Ces incidens ne sont pas sans gravité. Le conflit, dans les rues de Valparaiso, entre les marins chiliens et les matelots du croiseur des États-Unis, le Baltimore, n’est pas une simple rixe, après boire, entre gens de mer, comme il s’en produit dans tous les ports ; il est le choc de deux nationalités hostiles. Les matelots chiliens gardent rancune aux États-Unis de s’être interposés entre eux et leurs adversaires, d’avoir favorisé ces derniers. Ils ne pardonnent pas au commandant du Baltimore d’avoir déporté au Callao les négociateurs congressistes munis de sauf-conduits en règle et victimes, selon eux, d’un guet-apens. Ils ont saisi la première occasion de se venger, et les réclamations du ministre des États-Unis se sont heurtées à une opinion publique complice et surexcitée, à un mauvais vouloir évident. Le mécontentement du cabinet de Washington, l’ultimatum présenté par M. Egan, l’envoi d’un bâtiment de guerre des États-Unis à Valparaiso, ne sont pas de nature à calmer une agitation qui grandit à Valparaiso comme à Santiago, comme dans toutes les grandes villes du Chili.

De là à une guerre il y a loin encore, et des appréciations plus calmes préviendront, on peut l’espérer, l’inégal conflit entre une république de soixante-dix millions d’habitans et une autre qui n’en comprend que trois.

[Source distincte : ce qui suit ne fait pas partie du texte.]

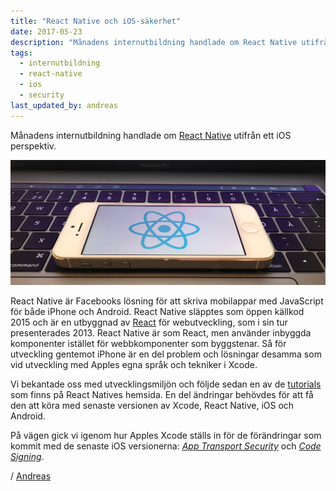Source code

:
 ```yaml
---
title: "React Native och iOS-säkerhet"
date: 2017-05-23
description: "Månadens internutbildning handlade om React Native utifrån ett iOS perspektiv."
tags:
  - internutbildning
  - react-native
  - ios
  - security
last_updated_by: andreas
---
```

Månadens internutbildning handlade om [React Native](https://facebook.github.io/react-native/docs/getting-started.html) utifrån ett iOS perspektiv.

![](/assets/legacy/uploads/2017/05/reactnativeiphone.jpg)

React Native är Facebooks lösning för att skriva mobilappar med JavaScript för både iPhone och Android. React Native släpptes som öppen källkod 2015 och är en utbyggnad av [React](https://facebook.github.io/react/) för webutveckling, som i sin tur  presenterades 2013. React Native är som React, men använder inbyggda komponenter istället för webbkomponenter som byggstenar. Så för utveckling gentemot iPhone är en del problem och lösningar desamma som vid utveckling med Apples egna språk och tekniker i Xcode.

Vi bekantade oss med utvecklingsmiljön och följde sedan en av de [tutorials](https://facebook.github.io/react-native/releases/0.23/docs/tutorial.html) som finns på React Natives hemsida. En del ändringar behövdes för att få den att köra med senaste versionen av Xcode, React Native, iOS och Android.

På vägen gick vi igenom hur Apples Xcode ställs in för de förändringar som kommit med de senaste iOS versionerna: *[App Transport Security](https://forums.developer.apple.com/thread/6767)* och *[Code Signing](https://developer.apple.com/support/code-signing/)*.

/ [Andreas](/andreas)
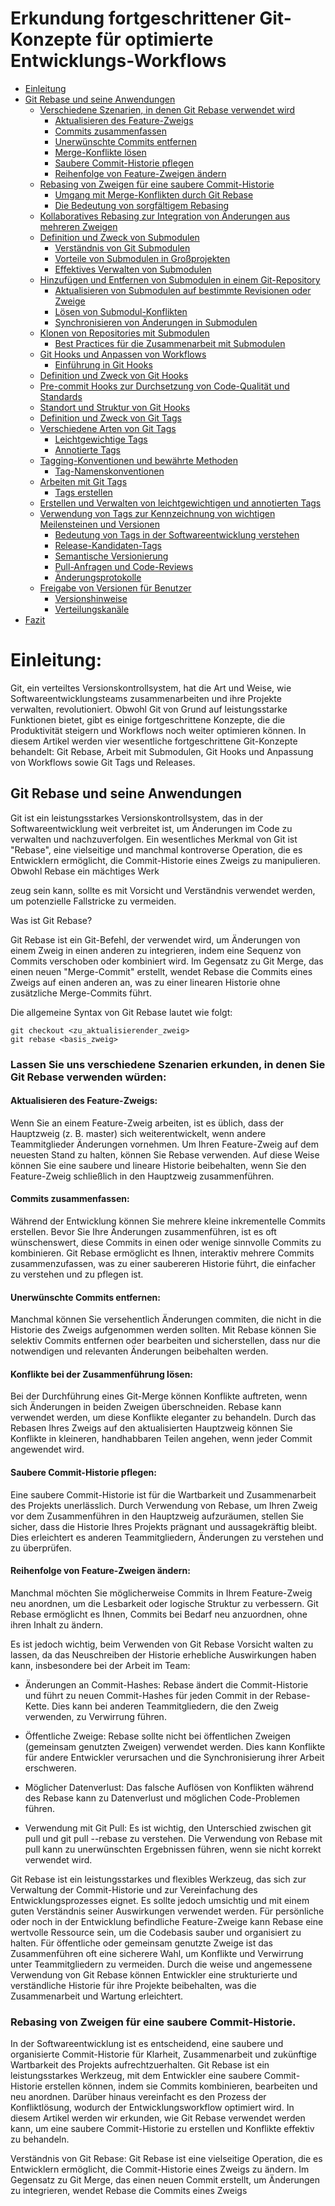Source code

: # Erkundung fortgeschrittener Git-Konzepte für optimierte Entwicklungs-Workflows

- [Einleitung](#einleitung)
- [Git Rebase und seine Anwendungen](#git-rebase-und-seine-anwendungen)
  - [Verschiedene Szenarien, in denen Git Rebase verwendet wird](#verschiedene-szenarien-in-denen-git-rebase-verwendet-wird)
    - [Aktualisieren des Feature-Zweigs](#aktualisieren-des-feature-zweigs)
    - [Commits zusammenfassen](#commits-zusammenfassen)
    - [Unerwünschte Commits entfernen](#unerwünschte-commits-entfernen)
    - [Merge-Konflikte lösen](#merge-konflikte-lösen)
    - [Saubere Commit-Historie pflegen](#saubere-commit-historie-pflegen)
    - [Reihenfolge von Feature-Zweigen ändern](#reihenfolge-von-feature-zweigen-ändern)
  - [Rebasing von Zweigen für eine saubere Commit-Historie](#rebasing-von-zweigen-für-eine-saubere-commit-historie)
    - [Umgang mit Merge-Konflikten durch Git Rebase](#umgang-mit-merge-konflikten-durch-git-rebase)
    - [Die Bedeutung von sorgfältigem Rebasing](#die-bedeutung-von-sorgfältigem-rebasing)
  - [Kollaboratives Rebasing zur Integration von Änderungen aus mehreren Zweigen](#kollaboratives-rebasing-zur-integration-von-änderungen-aus-mehreren-zweigen)
  - [Definition und Zweck von Submodulen](#definition-und-zweck-von-submodulen)
    - [Verständnis von Git Submodulen](#verständnis-von-git-submodulen)
    - [Vorteile von Submodulen in Großprojekten](#vorteile-von-submodulen-in-großprojekten)
    - [Effektives Verwalten von Submodulen](#effektives-verwalten-von-submodulen)
  - [Hinzufügen und Entfernen von Submodulen in einem Git-Repository](#hinzufügen-und-entfernen-von-submodulen-in-einem-git-repository)
    - [Aktualisieren von Submodulen auf bestimmte Revisionen oder Zweige](#aktualisieren-von-submodulen-auf-bestimmte-revisionen-oder-zweige)
    - [Lösen von Submodul-Konflikten](#lösen-von-submodul-konflikten)
    - [Synchronisieren von Änderungen in Submodulen](#synchronisieren-von-änderungen-in-submodulen)
  - [Klonen von Repositories mit Submodulen](#klonen-von-repositories-mit-submodulen)
    - [Best Practices für die Zusammenarbeit mit Submodulen](#best-practices-für-die-zusammenarbeit-mit-submodulen)
  - [Git Hooks und Anpassen von Workflows](#git-hooks-und-anpassen-von-workflows)
    - [Einführung in Git Hooks](#einführung-in-git-hooks)
  - [Definition und Zweck von Git Hooks](#definition-und-zweck-von-git-hooks)
  - [Pre-commit Hooks zur Durchsetzung von Code-Qualität und Standards](#pre-commit-hooks-zur-durchsetzung-von-code-qualität-und-standards)
  - [Standort und Struktur von Git Hooks](#standort-und-struktur-von-git-hooks)
  - [Definition und Zweck von Git Tags](#definition-und-zweck-von-git-tags)
  - [Verschiedene Arten von Git Tags](#verschiedene-arten-von-git-tags)
    - [Leichtgewichtige Tags](#leichtgewichtige-tags)
    - [Annotierte Tags](#annotierte-tags)
  - [Tagging-Konventionen und bewährte Methoden](#tagging-konventionen-und-bewährte-methoden)
    - [Tag-Namenskonventionen](#tag-namenskonventionen)
  - [Arbeiten mit Git Tags](#arbeiten-mit-git-tags)
    - [Tags erstellen](#tags-erstellen)
  - [Erstellen und Verwalten von leichtgewichtigen und annotierten Tags](#erstellen-und-verwalten-von-leichtgewichtigen-und-annotierten-tags)
  - [Verwendung von Tags zur Kennzeichnung von wichtigen Meilensteinen und Versionen](#verwendung-von-tags-zur-kennzeichnung-von-wichtigen-meilensteinen-und-versionen)
    - [Bedeutung von Tags in der Softwareentwicklung verstehen](#bedeutung-von-tags-in-der-softwareentwicklung-verstehen)
    - [Release-Kandidaten-Tags](#release-kandidaten-tags)
    - [Semantische Versionierung](#semantische-versionierung)
    - [Pull-Anfragen und Code-Reviews](#pull-anfragen-und-code-reviews)
    - [Änderungsprotokolle](#änderungsprotokolle)
  - [Freigabe von Versionen für Benutzer](#freigabe-von-versionen-für-benutzer)
    - [Versionshinweise](#versionshinweise)
    - [Verteilungskanäle](#verteilungskanäle)
- [Fazit](#fazit)

# Einleitung:
Git, ein verteiltes Versionskontrollsystem, hat die Art und Weise, wie Softwareentwicklungsteams zusammenarbeiten und ihre Projekte verwalten, revolutioniert. Obwohl Git von Grund auf leistungsstarke Funktionen bietet, gibt es einige fortgeschrittene Konzepte, die die Produktivität steigern und Workflows noch weiter optimieren können. In diesem Artikel werden vier wesentliche fortgeschrittene Git-Konzepte behandelt: Git Rebase, Arbeit mit Submodulen, Git Hooks und Anpassung von Workflows sowie Git Tags und Releases.

## Git Rebase und seine Anwendungen
Git ist ein leistungsstarkes Versionskontrollsystem, das in der Softwareentwicklung weit verbreitet ist, um Änderungen im Code zu verwalten und nachzuverfolgen. Ein wesentliches Merkmal von Git ist "Rebase", eine vielseitige und manchmal kontroverse Operation, die es Entwicklern ermöglicht, die Commit-Historie eines Zweigs zu manipulieren. Obwohl Rebase ein mächtiges Werk

zeug sein kann, sollte es mit Vorsicht und Verständnis verwendet werden, um potenzielle Fallstricke zu vermeiden.

Was ist Git Rebase?

Git Rebase ist ein Git-Befehl, der verwendet wird, um Änderungen von einem Zweig in einen anderen zu integrieren, indem eine Sequenz von Commits verschoben oder kombiniert wird. Im Gegensatz zu Git Merge, das einen neuen "Merge-Commit" erstellt, wendet Rebase die Commits eines Zweigs auf einen anderen an, was zu einer linearen Historie ohne zusätzliche Merge-Commits führt.

Die allgemeine Syntax von Git Rebase lautet wie folgt:
```
git checkout <zu_aktualisierender_zweig>
git rebase <basis_zweig>
```
### Lassen Sie uns verschiedene Szenarien erkunden, in denen Sie Git Rebase verwenden würden:

#### Aktualisieren des Feature-Zweigs:
Wenn Sie an einem Feature-Zweig arbeiten, ist es üblich, dass der Hauptzweig (z. B. master) sich weiterentwickelt, wenn andere Teammitglieder Änderungen vornehmen. Um Ihren Feature-Zweig auf dem neuesten Stand zu halten, können Sie Rebase verwenden. Auf diese Weise können Sie eine saubere und lineare Historie beibehalten, wenn Sie den Feature-Zweig schließlich in den Hauptzweig zusammenführen.

#### Commits zusammenfassen:
Während der Entwicklung können Sie mehrere kleine inkrementelle Commits erstellen. Bevor Sie Ihre Änderungen zusammenführen, ist es oft wünschenswert, diese Commits in einen oder wenige sinnvolle Commits zu kombinieren. Git Rebase ermöglicht es Ihnen, interaktiv mehrere Commits zusammenzufassen, was zu einer saubereren Historie führt, die einfacher zu verstehen und zu pflegen ist.

#### Unerwünschte Commits entfernen:
Manchmal können Sie versehentlich Änderungen commiten, die nicht in die Historie des Zweigs aufgenommen werden sollten. Mit Rebase können Sie selektiv Commits entfernen oder bearbeiten und sicherstellen, dass nur die notwendigen und relevanten Änderungen beibehalten werden.

#### Konflikte bei der Zusammenführung lösen:
Bei der Durchführung eines Git-Merge können Konflikte auftreten, wenn sich Änderungen in beiden Zweigen überschneiden. Rebase kann verwendet werden, um diese Konflikte eleganter zu behandeln. Durch das Rebasen Ihres Zweigs auf den aktualisierten Hauptzweig können Sie Konflikte in kleineren, handhabbaren Teilen angehen, wenn jeder Commit angewendet wird.

#### Saubere Commit-Historie pflegen:
Eine saubere Commit-Historie ist für die Wartbarkeit und Zusammenarbeit des Projekts unerlässlich. Durch Verwendung von Rebase, um Ihren Zweig vor dem Zusammenführen in den Hauptzweig aufzuräumen, stellen Sie sicher, dass die Historie Ihres Projekts prägnant und aussagekräftig bleibt. Dies erleichtert es anderen Teammitgliedern, Änderungen zu verstehen und zu überprüfen.

#### Reihenfolge von Feature-Zweigen ändern:
Manchmal möchten Sie möglicherweise Commits in Ihrem Feature-Zweig neu anordnen, um die Lesbarkeit oder logische Struktur zu verbessern. Git Rebase ermöglicht es Ihnen, Commits bei Bedarf neu anzuordnen, ohne ihren Inhalt zu ändern.

Es ist jedoch wichtig, beim Verwenden von Git Rebase Vorsicht walten zu lassen, da das Neuschreiben der Historie erhebliche Auswirkungen haben kann, insbesondere bei der Arbeit im Team:

- Änderungen an Commit-Hashes: Rebase ändert die Commit-Historie und führt zu neuen Commit-Hashes für jeden Commit in der Rebase-Kette. Dies kann bei anderen Teammitgliedern, die den Zweig verwenden, zu Verwirrung führen.

- Öffentliche Zweige: Rebase sollte nicht bei öffentlichen Zweigen (gemeinsam genutzten Zweigen) verwendet werden. Dies kann Konflikte für andere Entwickler verursachen und die Synchronisierung ihrer Arbeit erschweren.

- Möglicher Datenverlust: Das falsche Auflösen von Konflikten während des Rebase kann zu Datenverlust und möglichen Code-Problemen führen.

- Verwendung mit Git Pull: Es ist wichtig, den Unterschied zwischen git pull und git pull --rebase zu verstehen. Die Verwendung von Rebase mit pull kann zu unerwünschten Ergebnissen führen, wenn sie nicht korrekt verwendet wird.

Git Rebase ist ein leistungsstarkes und flexibles Werkzeug, das sich zur Verwaltung der Commit-Historie und zur Vereinfachung des Entwicklungsprozesses eignet. Es sollte jedoch umsichtig und mit einem guten Verständnis seiner Auswirkungen verwendet werden. Für persönliche oder noch in der Entwicklung befindliche Feature-Zweige kann Rebase eine wertvolle Ressource sein, um die Codebasis sauber und organisiert zu halten. Für öffentliche oder gemeinsam genutzte Zweige ist das Zusammenführen oft eine sicherere Wahl, um Konflikte und Verwirrung unter Teammitgliedern zu vermeiden. Durch die weise und angemessene Verwendung von Git Rebase können Entwickler eine strukturierte und verständliche Historie für ihre Projekte beibehalten, was die Zusammenarbeit und Wartung erleichtert.

### Rebasing von Zweigen für eine saubere Commit-Historie.
In der Softwareentwicklung ist es entscheidend, eine saubere und organisierte Commit-Historie für Klarheit, Zusammenarbeit und zukünftige Wartbarkeit des Projekts aufrechtzuerhalten. Git Rebase ist ein leistungsstarkes Werkzeug, mit dem Entwickler eine saubere Commit-Historie erstellen können, indem sie Commits kombinieren, bearbeiten und neu anordnen. Darüber hinaus vereinfacht es den Prozess der Konfliktlösung, wodurch der Entwicklungsworkflow optimiert wird. In diesem Artikel werden wir erkunden, wie Git Rebase verwendet werden kann, um eine saubere Commit-Historie zu erstellen und Konflikte effektiv zu behandeln.

Verständnis von Git Rebase:
Git Rebase ist eine vielseitige Operation, die es Entwicklern ermöglicht, die Commit-Historie eines Zweigs zu ändern. Im Gegensatz zu Git Merge, das einen neuen Commit erstellt, um Änderungen zu integrieren, wendet Rebase die Commits eines Zweigs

Mais la brèche s’élargit et l’irritation grandit. Peuple « au cou roide, » le peuple chilien a la rancune tenace, l’ambition haute, la susceptibilité vive à l’endroit de son indépendance et une confiance, exagérée peut-être, dans ses forces maritimes. A la veille de l’élection présidentielle qui doit donner un successeur à Balmaceda, l’attitude des États-Unis ne saurait être indifférente. Elle peut déterminer les électeurs à porter au pouvoir un chef militaire de préférence à un pacificateur et un administrateur. La tentation est grande de répondre à la menace par la menace. Est-ce donc à un tel résultat que devait aboutir le congrès des trois Amériques, si bruyamment inauguré le 2 octobre 1889 par M. J. Blaine à Washington et qui ne visait à rien moins qu’à grouper sous l’égide des États-Unis, arbitres du Nouveau-Monde, dix-huit républiques et cent vingt millions d’Américains ?


C. DE VARIGNY.

  1. Voyez la Revue des 15 juillet et 1er décembre 1881 et du 15 mai 1884.
  2. Voyez la Revue du 15 juin.
  3. Voyez la Revue du 15 janvier 1890.